Bis zum heutigen Tag steht auf der Homepage der Wiener Philharmoniker im Kapitel "Geschichte": "1938 griff auf brutalste Weise die Politik ins philharmonische Geschehen ein. Die Nationalsozialisten entließen fristlos alle jüdischen Künstler aus dem Dienst der Staatsoper". Sätze wie diese sind zwar nicht falsch. Verschwiegen wird aber die Mitverantwortung in den eigenen Reihen. Kein Wort zum Beispiel davon, dass vor 1938 weit über 30 Prozent der Musiker illegale Nationalsozialisten waren - im Schnitt der Bevölkerung waren es unter zehn Prozent.

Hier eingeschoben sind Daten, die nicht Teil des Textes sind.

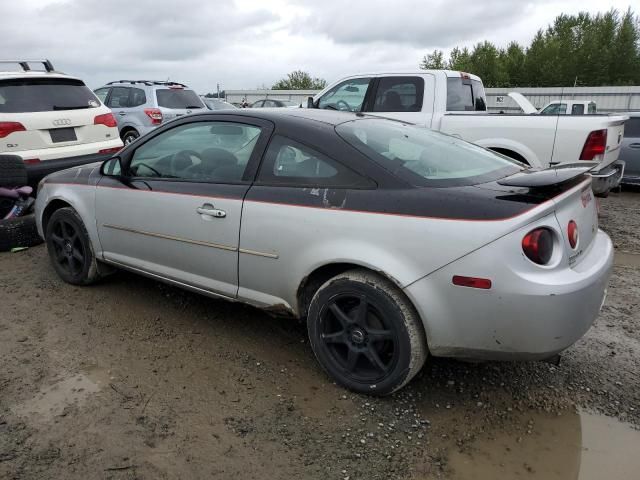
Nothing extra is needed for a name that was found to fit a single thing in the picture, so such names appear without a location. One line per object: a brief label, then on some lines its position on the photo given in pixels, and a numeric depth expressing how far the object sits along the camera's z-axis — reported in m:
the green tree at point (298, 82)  59.68
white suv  6.15
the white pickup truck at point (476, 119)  5.72
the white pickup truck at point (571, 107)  15.47
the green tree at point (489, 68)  51.69
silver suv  11.29
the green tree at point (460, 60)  52.72
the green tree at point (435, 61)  54.19
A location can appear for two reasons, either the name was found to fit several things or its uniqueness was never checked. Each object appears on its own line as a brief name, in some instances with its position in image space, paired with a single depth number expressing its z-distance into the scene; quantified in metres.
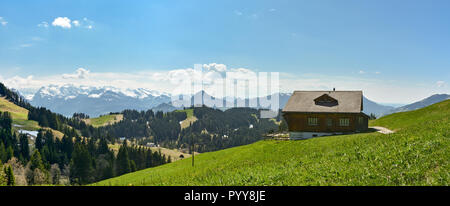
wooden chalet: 50.12
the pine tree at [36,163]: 135.77
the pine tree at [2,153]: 153.38
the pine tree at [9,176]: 78.56
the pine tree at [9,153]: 161.12
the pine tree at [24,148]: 182.65
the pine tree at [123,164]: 154.00
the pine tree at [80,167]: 147.62
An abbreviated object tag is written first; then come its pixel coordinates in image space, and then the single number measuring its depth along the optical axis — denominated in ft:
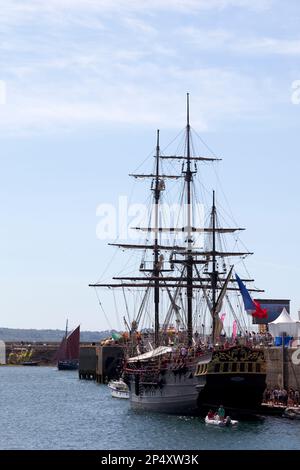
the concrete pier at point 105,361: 453.58
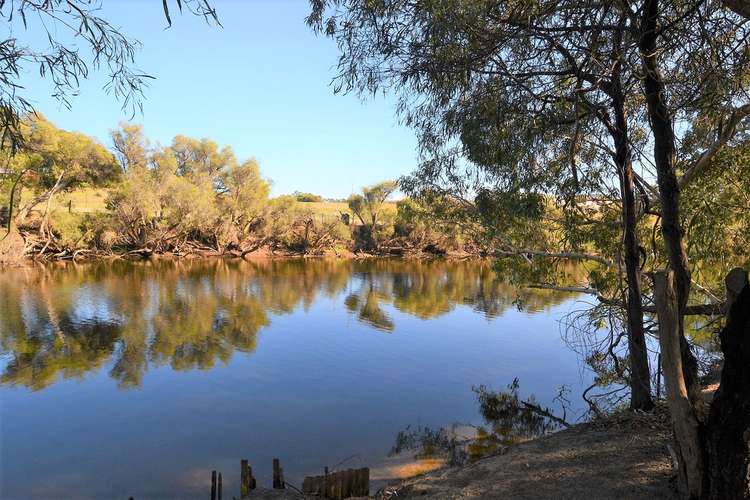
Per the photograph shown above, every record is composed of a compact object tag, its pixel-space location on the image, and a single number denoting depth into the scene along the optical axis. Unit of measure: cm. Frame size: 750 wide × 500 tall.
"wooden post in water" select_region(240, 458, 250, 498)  590
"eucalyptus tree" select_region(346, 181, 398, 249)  4694
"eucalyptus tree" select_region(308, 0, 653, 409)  496
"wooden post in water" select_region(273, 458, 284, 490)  612
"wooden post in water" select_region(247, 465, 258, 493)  596
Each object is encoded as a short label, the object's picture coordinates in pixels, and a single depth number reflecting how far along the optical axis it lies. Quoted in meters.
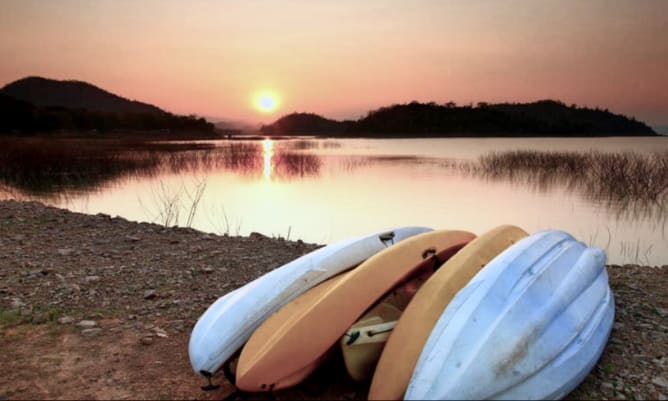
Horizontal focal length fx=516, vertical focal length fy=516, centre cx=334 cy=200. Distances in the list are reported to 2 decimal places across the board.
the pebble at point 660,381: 2.71
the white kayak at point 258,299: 2.64
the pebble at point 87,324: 3.54
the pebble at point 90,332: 3.43
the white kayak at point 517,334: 2.08
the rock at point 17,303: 3.87
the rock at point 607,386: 2.67
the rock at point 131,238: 6.00
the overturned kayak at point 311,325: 2.38
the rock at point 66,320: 3.61
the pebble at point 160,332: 3.45
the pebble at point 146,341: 3.32
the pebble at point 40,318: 3.61
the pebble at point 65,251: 5.30
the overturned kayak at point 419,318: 2.20
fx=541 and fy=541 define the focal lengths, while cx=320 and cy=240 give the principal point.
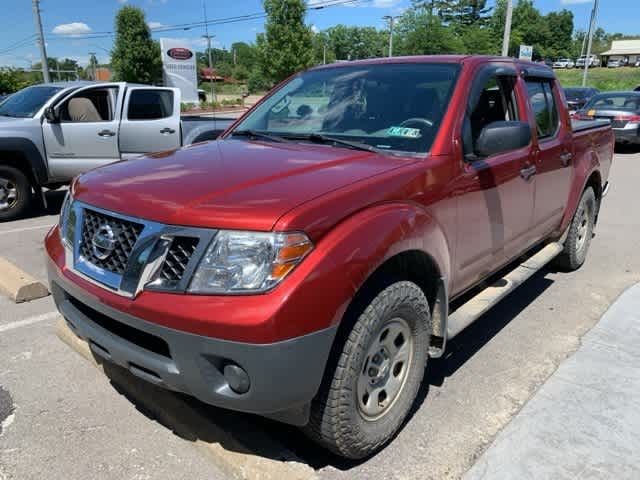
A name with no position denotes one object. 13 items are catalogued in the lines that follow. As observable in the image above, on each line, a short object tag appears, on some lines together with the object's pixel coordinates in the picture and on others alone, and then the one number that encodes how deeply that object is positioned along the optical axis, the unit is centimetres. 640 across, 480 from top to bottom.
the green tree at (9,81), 2586
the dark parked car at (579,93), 2109
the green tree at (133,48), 3681
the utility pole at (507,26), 2030
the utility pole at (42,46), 2534
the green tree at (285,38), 3597
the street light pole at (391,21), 4630
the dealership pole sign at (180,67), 3472
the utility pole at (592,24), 3456
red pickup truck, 202
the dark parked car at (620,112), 1484
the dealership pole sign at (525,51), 2909
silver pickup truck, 716
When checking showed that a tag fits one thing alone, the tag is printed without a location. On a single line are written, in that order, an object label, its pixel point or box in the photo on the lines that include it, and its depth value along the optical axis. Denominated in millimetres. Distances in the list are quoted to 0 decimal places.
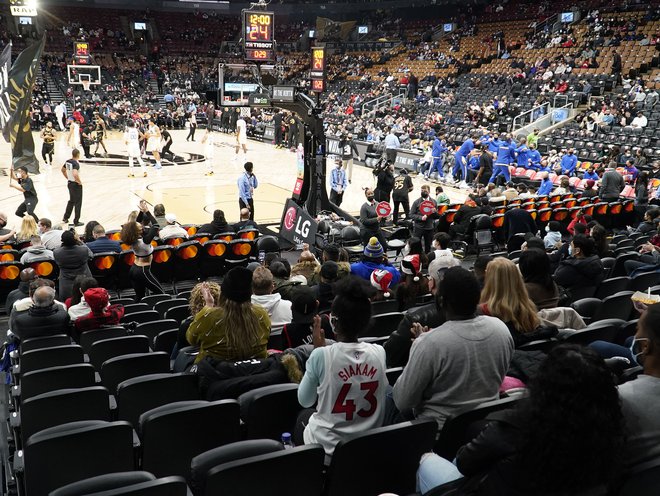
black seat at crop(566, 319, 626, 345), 4343
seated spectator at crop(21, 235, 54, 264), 8633
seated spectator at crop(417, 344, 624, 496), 1975
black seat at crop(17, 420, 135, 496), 3049
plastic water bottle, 3531
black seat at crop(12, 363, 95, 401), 4215
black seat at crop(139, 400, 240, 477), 3305
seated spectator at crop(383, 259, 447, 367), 3919
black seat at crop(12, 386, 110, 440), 3664
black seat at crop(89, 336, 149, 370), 5109
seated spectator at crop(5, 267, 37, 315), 7078
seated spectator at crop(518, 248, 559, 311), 4652
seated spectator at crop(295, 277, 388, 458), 3162
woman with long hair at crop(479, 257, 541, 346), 3977
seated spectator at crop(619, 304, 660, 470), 2465
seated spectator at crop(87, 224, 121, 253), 9406
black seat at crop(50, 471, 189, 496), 2443
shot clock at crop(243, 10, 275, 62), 13812
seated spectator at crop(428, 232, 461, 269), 7340
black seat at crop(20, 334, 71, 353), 5396
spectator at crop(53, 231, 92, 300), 8055
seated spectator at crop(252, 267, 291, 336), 5312
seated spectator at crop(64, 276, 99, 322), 5969
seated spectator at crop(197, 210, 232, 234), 11016
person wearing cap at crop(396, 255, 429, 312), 6367
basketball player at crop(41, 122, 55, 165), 19906
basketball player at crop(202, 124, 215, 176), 21000
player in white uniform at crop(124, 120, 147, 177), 19688
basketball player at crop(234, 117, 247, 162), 21688
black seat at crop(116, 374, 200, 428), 3930
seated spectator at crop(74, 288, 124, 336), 5680
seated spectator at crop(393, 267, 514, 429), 3084
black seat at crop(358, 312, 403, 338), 5621
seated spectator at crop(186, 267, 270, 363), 4082
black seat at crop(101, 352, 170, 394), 4527
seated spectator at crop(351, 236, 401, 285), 7309
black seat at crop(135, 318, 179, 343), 5965
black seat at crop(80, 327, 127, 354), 5562
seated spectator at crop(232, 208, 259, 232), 11281
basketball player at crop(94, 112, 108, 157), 23556
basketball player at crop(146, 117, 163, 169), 20609
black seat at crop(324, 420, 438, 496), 2941
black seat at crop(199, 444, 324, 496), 2600
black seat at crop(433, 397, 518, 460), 3082
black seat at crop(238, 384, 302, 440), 3635
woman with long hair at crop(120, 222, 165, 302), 8875
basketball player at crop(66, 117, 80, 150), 22094
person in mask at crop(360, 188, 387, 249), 10141
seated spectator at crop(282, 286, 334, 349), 4602
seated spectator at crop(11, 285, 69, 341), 5773
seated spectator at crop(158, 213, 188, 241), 10297
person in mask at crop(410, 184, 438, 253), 11773
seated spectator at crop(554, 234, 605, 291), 6539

Aber ab Dienstag soll endgültig Schluss sein mit der Verharmlosung, verspricht der Zeithistoriker Oliver Rathkolb, der mit Fritz Trümpi und Bernadette Mayerhofer einen völlig neuen Webauftritt zu diesem Thema erarbeitet hat: "Jetzt kommt meiner Meinung nach ein Quantensprung. Und ich kenne eigentlich kein Orchester im deutschsprachigen Bereich, das eine ebenso tiefe Auseinandersetzung mit der NS-Zeit in der eigenen Geschichte und auf der eigenen Homepage thematisiert."

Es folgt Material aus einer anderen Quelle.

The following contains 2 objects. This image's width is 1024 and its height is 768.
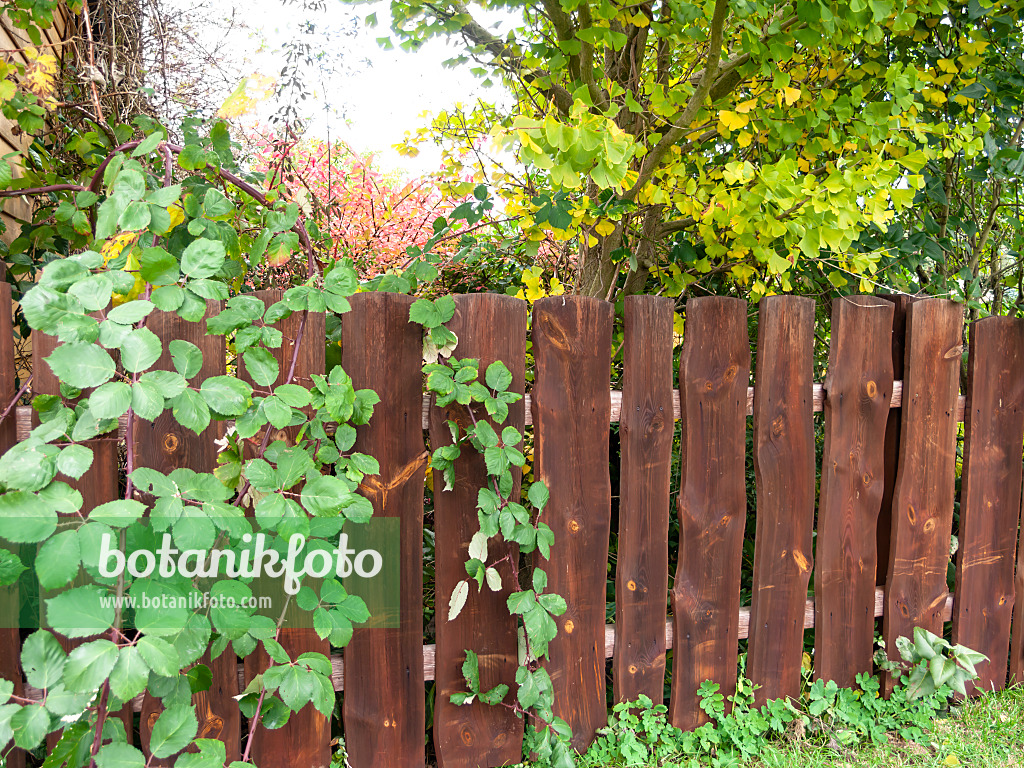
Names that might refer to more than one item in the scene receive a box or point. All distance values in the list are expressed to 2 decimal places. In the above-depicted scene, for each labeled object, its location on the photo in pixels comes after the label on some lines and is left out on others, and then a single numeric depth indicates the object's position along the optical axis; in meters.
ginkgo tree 1.77
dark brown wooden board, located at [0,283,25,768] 1.43
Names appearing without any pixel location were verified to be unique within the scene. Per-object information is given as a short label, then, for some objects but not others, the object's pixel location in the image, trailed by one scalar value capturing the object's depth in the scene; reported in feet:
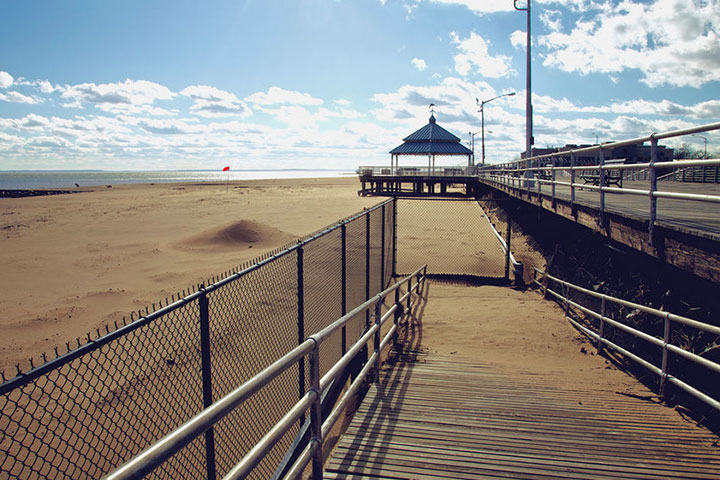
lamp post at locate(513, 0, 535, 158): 66.90
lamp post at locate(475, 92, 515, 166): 122.19
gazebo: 145.18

Es wird etwa auch Porträts der vertriebenen und ermordeten Orchestermitglieder geben. Aufgrund neu gefundener Aktenbestände lässt sich auch wesentlich besser erklären, warum die Philharmoniker schon frühzeitig eine Nazi-Hochburg waren: "Diese hohe Illegalität hängt mit einer sehr erfolgreichen Arbeit in einer nationalsozialistischen Betriebsorganisationszelle in der Staatsoper zusammen. Was haben die konkret gemacht? Illegale Propaganda, entsprechendes Zeitungsmaterial, auch Geldspenden, eine richtige politische Zelle in der Staatsoper."

Zur Zeit des sogenannten "Anschlusses" waren die schwarzen Listen im Orchester schon vorbereitet. Allerdings bemühte sich Orchestervorstand Wilhelm Jerger, ein SS-Mann, mehr als bisher bekannt um die Rettung entlassener jüdischer Musiker vor der Deportation. Das gelang ihm nicht in allen Fällen; und zwar weil Gauleiter Baldur von Schirach abblockte. Schirach wurde 1942 der Ehrenring der Wiener Philharmoniker verliehen; und nochmals - inoffoziell - 1966, nach seiner Entlassung aus der Haft im Kriegsverbrechergefängnis Berlin Spandau. Ein Philharmoniker hat den Ring damals überbracht. Und man weiß inzwischen, wer das war. Das Geheimnis soll am Sonntag Abend, bei der Präsentation der Ergebnisse in der Wiener Staatsoper, offiziell gelüftet werden. Es wird, soviel sei verraten, ein Knalleffekt.

Was aber wurde eigentlich aus wertvollen Instrumenten der Vertriebenen und Ermordeten? Orchestervorstand Clemens Hellsberg: "Instrumente, die dem Verein Wiener Philharmoniker gehören, die haben wir mittlerweile durchgeschaut, und es gibt ein, zwei Sachen, die wir wissenschaftlich anschauen lassen, alle anderen sind zweifelsfrei."

Geht die Aufarbeitung der Nazi-Vergangenheit bei den Philharmonikern jetzt so vollständig vor sich, wie behauptet wird? Sind - so der Verdacht - auch Unterlagen beiseite geschafft worden? Jedenfalls zeigt sich Clemens Hellsberg weit mehr als früher um Transparenz bemüht: "Das Archiv steht offen ! Es sind alle eingeladen. Wer sich betätigen will - bitte sehr gerne".